** AVAILABLE DATA follows **

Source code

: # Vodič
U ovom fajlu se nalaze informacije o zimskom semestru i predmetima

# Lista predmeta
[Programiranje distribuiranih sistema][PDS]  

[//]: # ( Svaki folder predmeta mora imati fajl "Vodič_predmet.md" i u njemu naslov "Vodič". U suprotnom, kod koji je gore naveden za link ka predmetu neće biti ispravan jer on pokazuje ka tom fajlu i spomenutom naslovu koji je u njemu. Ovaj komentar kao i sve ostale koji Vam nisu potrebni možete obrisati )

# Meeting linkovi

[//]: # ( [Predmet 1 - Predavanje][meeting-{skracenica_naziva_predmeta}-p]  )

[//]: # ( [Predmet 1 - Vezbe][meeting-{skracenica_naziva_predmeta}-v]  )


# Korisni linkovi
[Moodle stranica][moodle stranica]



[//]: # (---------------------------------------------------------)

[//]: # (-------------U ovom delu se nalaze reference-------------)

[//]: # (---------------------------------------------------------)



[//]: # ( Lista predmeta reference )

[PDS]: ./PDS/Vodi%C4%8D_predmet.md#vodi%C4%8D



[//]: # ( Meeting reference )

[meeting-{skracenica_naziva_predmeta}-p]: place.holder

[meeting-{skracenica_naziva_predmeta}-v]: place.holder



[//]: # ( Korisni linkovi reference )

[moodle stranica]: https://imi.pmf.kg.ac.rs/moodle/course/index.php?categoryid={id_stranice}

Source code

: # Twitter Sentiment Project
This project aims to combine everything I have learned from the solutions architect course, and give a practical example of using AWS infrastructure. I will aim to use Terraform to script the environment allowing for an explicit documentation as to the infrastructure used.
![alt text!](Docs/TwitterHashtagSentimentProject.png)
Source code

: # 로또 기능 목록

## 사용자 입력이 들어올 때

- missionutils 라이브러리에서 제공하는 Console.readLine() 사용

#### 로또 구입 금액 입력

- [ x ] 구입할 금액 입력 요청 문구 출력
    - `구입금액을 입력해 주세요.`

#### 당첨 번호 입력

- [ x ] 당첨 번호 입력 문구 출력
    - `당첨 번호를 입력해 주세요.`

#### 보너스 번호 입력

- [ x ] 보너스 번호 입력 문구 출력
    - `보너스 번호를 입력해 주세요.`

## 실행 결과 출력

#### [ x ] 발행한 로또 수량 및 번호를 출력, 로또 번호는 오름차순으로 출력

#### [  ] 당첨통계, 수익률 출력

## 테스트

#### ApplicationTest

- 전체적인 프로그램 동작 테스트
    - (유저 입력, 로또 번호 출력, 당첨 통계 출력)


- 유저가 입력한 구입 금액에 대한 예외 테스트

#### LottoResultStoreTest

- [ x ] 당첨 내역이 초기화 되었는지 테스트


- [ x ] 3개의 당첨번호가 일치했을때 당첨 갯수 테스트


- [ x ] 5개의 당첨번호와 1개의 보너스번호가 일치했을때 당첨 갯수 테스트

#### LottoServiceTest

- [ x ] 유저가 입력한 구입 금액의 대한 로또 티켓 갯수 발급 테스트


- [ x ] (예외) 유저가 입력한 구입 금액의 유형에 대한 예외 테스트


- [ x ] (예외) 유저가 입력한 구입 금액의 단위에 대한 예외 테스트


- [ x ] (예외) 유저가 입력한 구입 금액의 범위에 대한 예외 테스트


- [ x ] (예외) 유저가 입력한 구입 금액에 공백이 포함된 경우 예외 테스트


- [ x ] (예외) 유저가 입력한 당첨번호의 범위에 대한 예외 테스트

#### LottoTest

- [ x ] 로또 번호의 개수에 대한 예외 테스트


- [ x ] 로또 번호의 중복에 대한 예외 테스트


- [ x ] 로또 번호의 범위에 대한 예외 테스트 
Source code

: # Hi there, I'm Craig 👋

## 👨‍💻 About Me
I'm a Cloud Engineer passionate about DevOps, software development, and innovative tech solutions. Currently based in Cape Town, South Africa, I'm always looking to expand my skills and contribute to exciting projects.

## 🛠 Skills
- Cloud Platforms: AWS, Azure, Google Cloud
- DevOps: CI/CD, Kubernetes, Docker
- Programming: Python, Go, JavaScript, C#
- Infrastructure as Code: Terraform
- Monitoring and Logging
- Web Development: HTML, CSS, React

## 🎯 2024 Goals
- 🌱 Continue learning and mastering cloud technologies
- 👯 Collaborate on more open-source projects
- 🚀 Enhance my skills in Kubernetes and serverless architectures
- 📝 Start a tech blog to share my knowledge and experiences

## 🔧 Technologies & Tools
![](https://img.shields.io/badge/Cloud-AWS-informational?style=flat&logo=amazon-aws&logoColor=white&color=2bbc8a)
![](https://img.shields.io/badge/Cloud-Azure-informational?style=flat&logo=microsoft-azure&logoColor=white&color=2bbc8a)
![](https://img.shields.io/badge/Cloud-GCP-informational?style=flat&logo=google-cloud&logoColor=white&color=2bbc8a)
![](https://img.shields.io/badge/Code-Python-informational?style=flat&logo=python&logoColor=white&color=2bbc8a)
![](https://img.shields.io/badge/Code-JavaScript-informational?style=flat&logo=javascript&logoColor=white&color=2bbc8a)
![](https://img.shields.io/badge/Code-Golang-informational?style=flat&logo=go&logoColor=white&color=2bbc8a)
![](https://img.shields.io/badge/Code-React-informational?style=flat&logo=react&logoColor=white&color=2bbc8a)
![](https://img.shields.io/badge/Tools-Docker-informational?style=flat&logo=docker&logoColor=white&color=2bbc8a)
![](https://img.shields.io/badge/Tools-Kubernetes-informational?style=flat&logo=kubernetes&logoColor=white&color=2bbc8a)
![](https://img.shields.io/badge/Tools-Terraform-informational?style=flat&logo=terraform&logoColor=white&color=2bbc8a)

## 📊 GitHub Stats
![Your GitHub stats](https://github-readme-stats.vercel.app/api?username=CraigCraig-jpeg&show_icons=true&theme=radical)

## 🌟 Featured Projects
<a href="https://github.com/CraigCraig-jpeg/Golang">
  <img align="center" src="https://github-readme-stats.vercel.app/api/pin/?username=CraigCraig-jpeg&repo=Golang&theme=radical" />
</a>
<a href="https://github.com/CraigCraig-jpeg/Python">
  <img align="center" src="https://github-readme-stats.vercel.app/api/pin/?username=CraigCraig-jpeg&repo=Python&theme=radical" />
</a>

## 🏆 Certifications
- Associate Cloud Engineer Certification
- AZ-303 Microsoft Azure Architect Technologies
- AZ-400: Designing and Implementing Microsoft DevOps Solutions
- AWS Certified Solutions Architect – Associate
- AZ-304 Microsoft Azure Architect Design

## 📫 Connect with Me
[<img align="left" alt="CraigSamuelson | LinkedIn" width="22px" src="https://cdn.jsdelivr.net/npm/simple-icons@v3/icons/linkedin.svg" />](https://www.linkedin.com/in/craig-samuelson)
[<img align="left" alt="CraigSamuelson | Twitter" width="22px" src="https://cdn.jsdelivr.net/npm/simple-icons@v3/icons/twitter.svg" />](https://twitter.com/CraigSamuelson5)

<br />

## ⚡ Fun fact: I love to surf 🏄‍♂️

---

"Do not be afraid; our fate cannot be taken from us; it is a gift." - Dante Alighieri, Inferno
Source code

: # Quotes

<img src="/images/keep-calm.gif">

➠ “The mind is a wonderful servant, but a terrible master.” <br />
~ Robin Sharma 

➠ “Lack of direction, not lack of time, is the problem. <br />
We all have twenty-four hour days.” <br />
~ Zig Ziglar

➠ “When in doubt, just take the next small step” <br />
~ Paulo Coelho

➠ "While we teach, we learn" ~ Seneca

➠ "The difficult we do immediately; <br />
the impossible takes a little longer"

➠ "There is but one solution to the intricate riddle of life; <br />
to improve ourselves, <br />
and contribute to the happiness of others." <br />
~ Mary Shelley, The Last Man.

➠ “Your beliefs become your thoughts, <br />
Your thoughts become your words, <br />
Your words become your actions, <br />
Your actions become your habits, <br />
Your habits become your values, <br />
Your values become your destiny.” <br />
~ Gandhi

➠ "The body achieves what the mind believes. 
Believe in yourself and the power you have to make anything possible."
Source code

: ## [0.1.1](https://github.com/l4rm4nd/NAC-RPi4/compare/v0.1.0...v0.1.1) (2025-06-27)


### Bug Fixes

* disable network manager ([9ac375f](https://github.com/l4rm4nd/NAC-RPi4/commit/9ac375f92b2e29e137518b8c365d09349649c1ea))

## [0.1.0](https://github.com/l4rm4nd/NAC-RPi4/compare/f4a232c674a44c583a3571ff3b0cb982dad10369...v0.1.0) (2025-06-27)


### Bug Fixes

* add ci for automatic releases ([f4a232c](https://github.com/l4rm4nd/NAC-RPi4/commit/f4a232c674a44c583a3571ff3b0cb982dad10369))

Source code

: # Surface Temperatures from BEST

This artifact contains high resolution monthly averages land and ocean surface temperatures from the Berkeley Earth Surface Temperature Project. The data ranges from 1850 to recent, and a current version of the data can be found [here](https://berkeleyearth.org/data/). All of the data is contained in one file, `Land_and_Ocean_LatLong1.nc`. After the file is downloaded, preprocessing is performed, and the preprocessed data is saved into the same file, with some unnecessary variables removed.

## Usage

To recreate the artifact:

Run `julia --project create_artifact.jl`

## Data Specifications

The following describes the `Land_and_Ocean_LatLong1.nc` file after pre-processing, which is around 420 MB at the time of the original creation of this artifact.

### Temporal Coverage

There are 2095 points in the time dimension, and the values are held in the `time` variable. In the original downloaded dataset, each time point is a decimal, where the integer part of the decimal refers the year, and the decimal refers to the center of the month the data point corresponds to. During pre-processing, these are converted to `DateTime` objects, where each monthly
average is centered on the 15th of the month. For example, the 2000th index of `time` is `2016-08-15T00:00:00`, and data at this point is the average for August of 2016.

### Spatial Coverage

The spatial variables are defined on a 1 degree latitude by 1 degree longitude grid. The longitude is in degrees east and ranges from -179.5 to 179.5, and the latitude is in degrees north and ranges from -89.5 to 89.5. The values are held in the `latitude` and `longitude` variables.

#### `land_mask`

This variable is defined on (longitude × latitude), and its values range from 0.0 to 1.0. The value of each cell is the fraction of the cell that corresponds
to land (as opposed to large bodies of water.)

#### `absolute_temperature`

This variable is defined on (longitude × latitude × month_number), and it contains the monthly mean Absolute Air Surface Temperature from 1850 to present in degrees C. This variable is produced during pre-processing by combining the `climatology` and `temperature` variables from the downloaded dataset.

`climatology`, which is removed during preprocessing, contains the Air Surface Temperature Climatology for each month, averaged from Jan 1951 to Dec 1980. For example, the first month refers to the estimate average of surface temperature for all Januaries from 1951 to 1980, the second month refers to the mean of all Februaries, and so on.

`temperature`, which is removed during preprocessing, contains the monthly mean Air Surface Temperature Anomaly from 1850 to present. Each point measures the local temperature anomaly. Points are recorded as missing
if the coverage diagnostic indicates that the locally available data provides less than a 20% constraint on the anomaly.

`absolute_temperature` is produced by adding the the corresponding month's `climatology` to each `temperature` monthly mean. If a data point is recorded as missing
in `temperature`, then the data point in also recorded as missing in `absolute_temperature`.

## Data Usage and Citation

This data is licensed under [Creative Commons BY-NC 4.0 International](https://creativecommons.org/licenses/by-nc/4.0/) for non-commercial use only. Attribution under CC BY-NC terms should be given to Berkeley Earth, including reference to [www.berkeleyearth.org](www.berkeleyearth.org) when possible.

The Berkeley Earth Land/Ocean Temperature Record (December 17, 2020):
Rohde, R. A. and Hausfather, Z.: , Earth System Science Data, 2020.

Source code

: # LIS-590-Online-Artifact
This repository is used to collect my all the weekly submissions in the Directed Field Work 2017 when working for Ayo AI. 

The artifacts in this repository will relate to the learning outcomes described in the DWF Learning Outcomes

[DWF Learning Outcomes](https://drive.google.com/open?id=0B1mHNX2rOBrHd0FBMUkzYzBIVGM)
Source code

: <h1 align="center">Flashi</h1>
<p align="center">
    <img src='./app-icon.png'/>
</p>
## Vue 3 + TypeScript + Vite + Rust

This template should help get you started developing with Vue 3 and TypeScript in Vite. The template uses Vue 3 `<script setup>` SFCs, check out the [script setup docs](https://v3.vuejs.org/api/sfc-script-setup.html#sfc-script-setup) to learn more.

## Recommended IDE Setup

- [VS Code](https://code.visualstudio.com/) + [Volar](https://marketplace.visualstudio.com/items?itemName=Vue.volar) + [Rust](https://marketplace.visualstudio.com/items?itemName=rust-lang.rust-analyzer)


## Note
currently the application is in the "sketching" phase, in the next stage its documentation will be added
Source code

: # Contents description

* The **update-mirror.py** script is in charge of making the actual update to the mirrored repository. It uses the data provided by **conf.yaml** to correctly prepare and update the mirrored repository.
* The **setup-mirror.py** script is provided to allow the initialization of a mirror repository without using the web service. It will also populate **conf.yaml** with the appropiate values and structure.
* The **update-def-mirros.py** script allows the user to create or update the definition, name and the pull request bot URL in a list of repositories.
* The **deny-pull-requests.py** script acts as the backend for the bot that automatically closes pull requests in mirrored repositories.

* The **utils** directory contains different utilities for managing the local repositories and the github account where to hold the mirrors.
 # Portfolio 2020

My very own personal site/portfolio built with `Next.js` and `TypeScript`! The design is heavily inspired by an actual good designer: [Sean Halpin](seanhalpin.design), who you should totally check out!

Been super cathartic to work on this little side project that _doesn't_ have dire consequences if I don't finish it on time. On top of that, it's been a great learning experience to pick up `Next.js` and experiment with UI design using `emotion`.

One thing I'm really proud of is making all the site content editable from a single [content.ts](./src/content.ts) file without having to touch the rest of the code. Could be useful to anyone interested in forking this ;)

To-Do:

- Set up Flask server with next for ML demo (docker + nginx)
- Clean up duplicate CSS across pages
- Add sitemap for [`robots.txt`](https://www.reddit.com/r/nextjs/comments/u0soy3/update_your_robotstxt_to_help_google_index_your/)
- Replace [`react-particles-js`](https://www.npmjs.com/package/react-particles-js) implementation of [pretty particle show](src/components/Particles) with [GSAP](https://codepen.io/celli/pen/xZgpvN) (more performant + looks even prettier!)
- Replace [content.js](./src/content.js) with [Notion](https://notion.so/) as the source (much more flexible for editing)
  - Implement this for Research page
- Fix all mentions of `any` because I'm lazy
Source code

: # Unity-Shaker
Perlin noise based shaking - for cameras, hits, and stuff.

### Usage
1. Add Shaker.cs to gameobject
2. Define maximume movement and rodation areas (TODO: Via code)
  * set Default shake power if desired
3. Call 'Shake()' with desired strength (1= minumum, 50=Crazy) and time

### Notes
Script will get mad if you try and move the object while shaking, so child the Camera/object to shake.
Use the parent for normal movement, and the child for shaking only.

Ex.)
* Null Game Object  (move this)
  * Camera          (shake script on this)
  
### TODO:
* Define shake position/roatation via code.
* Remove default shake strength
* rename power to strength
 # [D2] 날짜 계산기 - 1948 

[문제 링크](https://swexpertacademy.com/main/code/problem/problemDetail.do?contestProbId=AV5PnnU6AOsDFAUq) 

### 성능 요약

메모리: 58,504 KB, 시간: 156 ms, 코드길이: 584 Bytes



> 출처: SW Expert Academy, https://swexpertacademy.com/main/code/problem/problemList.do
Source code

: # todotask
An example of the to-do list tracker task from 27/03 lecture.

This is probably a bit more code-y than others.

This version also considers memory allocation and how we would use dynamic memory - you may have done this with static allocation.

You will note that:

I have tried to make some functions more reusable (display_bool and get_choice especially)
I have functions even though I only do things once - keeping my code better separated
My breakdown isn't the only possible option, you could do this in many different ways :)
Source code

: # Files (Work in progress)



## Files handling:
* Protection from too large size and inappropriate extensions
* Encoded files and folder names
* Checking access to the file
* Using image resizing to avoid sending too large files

** End of AVAILABLE DATA **

◆ **JOB**:
Pull every line containing the word "CraigCraig" out of the material.

◆ **WORKED SOLUTION**:
![Your GitHub stats](https://github-readme-stats.vercel.app/api?username=CraigCraig-jpeg&show_icons=true&theme=radical)
<a href="https://github.com/CraigCraig-jpeg/Golang">
  <img align="center" src="https://github-readme-stats.vercel.app/api/pin/?username=CraigCraig-jpeg&repo=Golang&theme=radical" />
<a href="https://github.com/CraigCraig-jpeg/Python">
  <img align="center" src="https://github-readme-stats.vercel.app/api/pin/?username=CraigCraig-jpeg&repo=Python&theme=radical" />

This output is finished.